Longtime Park Slope Bar Wants to 'Secede' from Neighborhood
PARK SLOPE — A longtime local watering hole says it wants to quit Park Slope cold turkey.
A bartender at Jackie's Fifth Amendment has started an online petition to "secede" from the neighborhood because its residents are too "disdainful" of the no-frills bar.
The petition, first reported by F'd in Park Slope, aims to collect 25,000 signatures in support of Jackie's bid for freedom from a neighborhood whose residents seem increasingly dismissive of the bar's humble charms, said bartender Rebecca McCarthy.
McCarthy, 23, said she started the campaign as a joke after she read about an effort by East Williamsburg residents to secede from Williamsburg.
"I figured we had a much better case for seccession," said McCarthy, who's worked at Jackie's for a year.

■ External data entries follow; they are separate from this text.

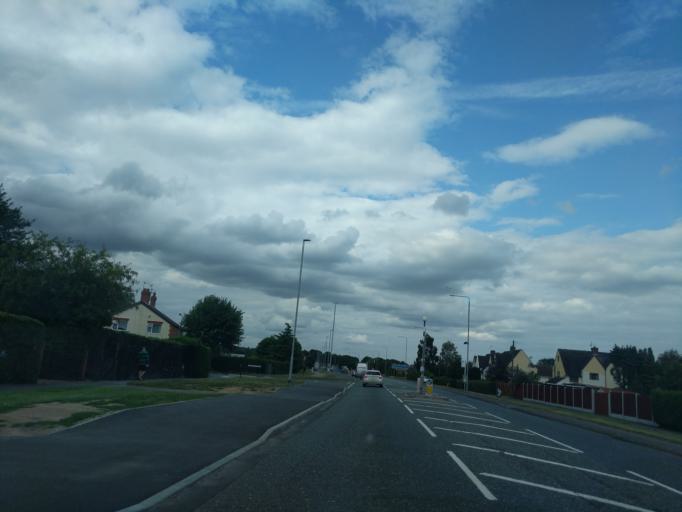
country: GB
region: England
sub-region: Nottinghamshire
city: Newark on Trent
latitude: 53.0892
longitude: -0.7932
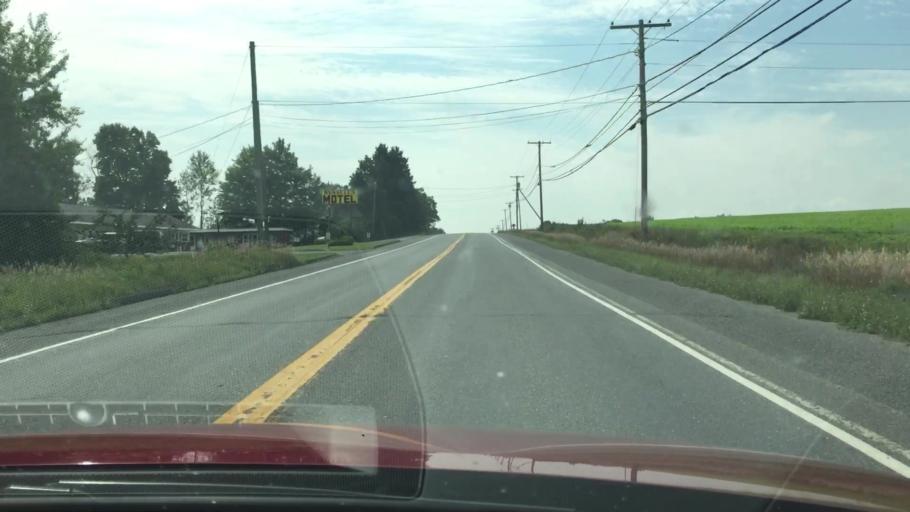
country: US
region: Maine
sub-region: Aroostook County
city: Caribou
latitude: 46.8369
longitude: -68.0103
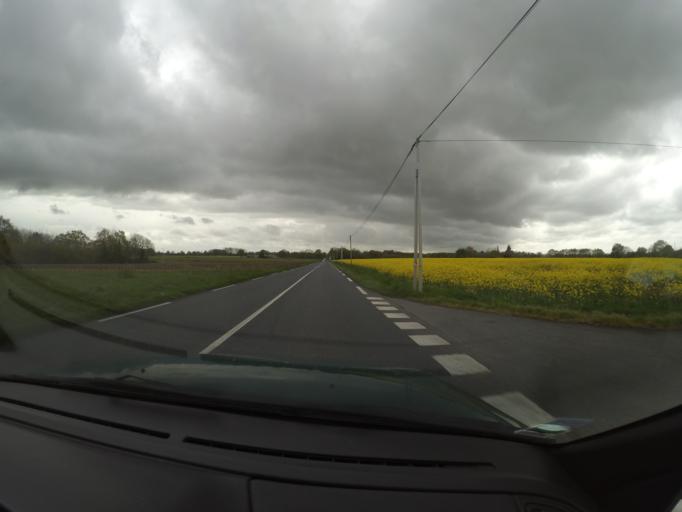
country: FR
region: Pays de la Loire
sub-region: Departement de la Loire-Atlantique
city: La Remaudiere
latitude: 47.2068
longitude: -1.2422
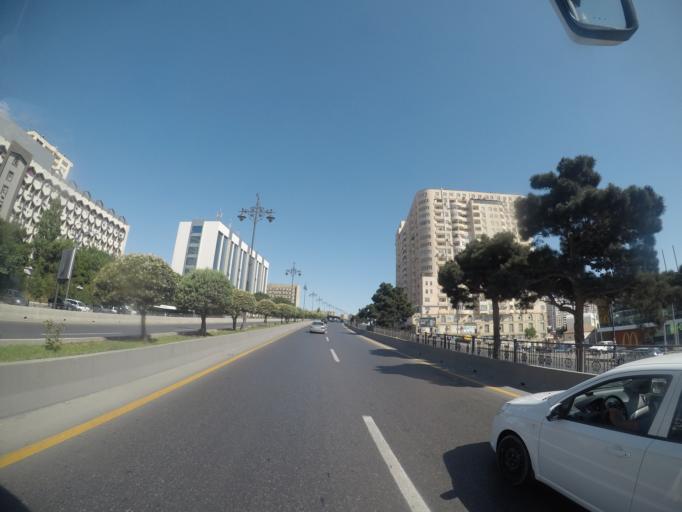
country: AZ
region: Baki
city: Khodzhi-Gasan
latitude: 40.4011
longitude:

The petition reads: "Due to the changing nature of the neighborhood and the fact that we are beginning to take offense when potential customers come into the bar, look around them with disdain, and leave, immediately, we the people of Jackie's 5th Amendment at 404 5th Avenue request the permission of the United States Government to peacefully secede from Park Slope and become our own neighborhood, to be tentatively known as 'Brooklyn.'"

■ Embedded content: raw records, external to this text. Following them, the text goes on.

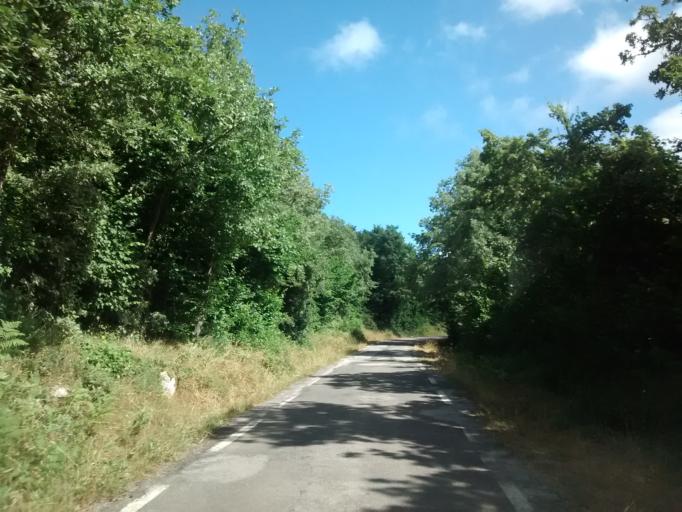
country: ES
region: Castille and Leon
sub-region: Provincia de Palencia
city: Berzosilla
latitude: 42.8765
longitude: -4.0530
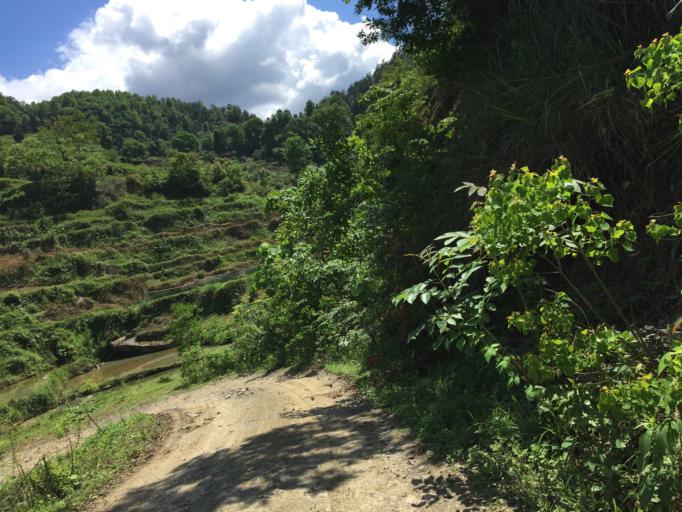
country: CN
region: Guizhou Sheng
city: Shiqian
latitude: 27.6754
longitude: 108.0817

Jackie's is one of the few remaining dive bars in the neighborhood, and drinkers who wander in looking for high-priced artisanal cocktails poured by "mixologists" will be disappointed. The bar's specialty is a $10 ice-filled bucket of six "ponies," or 7-ounce domestic beers.
"The neighborhood is changing," McCarthy said. "People walk in and they're like, ‘Oh no, not this.' We don’t even have vermouth. We couldn’t make martinis if we tried."

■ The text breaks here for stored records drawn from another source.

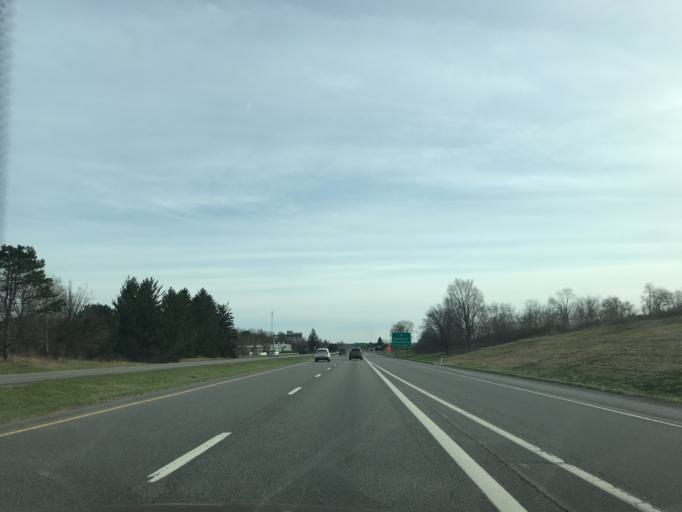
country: US
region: Pennsylvania
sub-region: Union County
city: New Columbia
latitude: 41.0593
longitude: -76.8364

Jackie's is on the corner of Fifth Avenue and Seventh Street, where there's been a bar, under various names and owners, for 75 years, said Linda, the bartender on duty Tuesday afternoon.
Jackie's is known for being open most hours of the day, even in the morning, which Linda said provides a drinking spot for people on overnight shifts who want to unwind with a beer after work.
Linda, who declined to give her last name, was unaware of McCarthy's plot to form a breakaway republic, but she quickly guessed her fellow barkeep's motivation.
"It has to do with the yuppie invasion," she said.
The wisecracking bartender, who was sporting lavender painted fingernails, first started working at Jackie's about 1995. As she remembers it, Park Slope in those days was still full of shuttered storefronts and burned-out buildings. It wasn't safe for women to walk through the park on Third Street and Fifth Avenue, even during the day. Today the park is home to a state-of-the art playground.
Linda said she used to know most of the people who walked by on the sidewalk in front of Jackie's plate-glass windows, but not anymore — they're mostly gone because they were priced out of the neighborhood, she said. But she noted that she still knows 95 percent of the customers at Jackie's, either by sight or by nicknames like "Bobby 17th Street."
Though strollers and mommy meet-ups are an increasingly common sight at other Park Slope bars, Linda says she forbids strollers and once kicked a woman out of Jackie's after she complained that the jukebox was "hurting her baby's ears."
Jackie's regular Mark McFarland, 50, said parents with children generally steer clear of the pub.
"They don't come in," McFarland said. "They know better. It kind of hurts your kid's future when a 300-pound drunk falls on you," he joked, adding that patrons don't often tumble off their barstools.
McFarland, who visits Jackie's four of five times a week to sip on vodka and soda, said there would always be a need for bars like Jackie's, even as the neighborhood changes.
"There are some people that like it for the same reasons that other people don't like it," McFarland said. "You're not going to get hassled, the drinks are relatively inexpensive, it's relatively quiet, and there aren't too many mooks."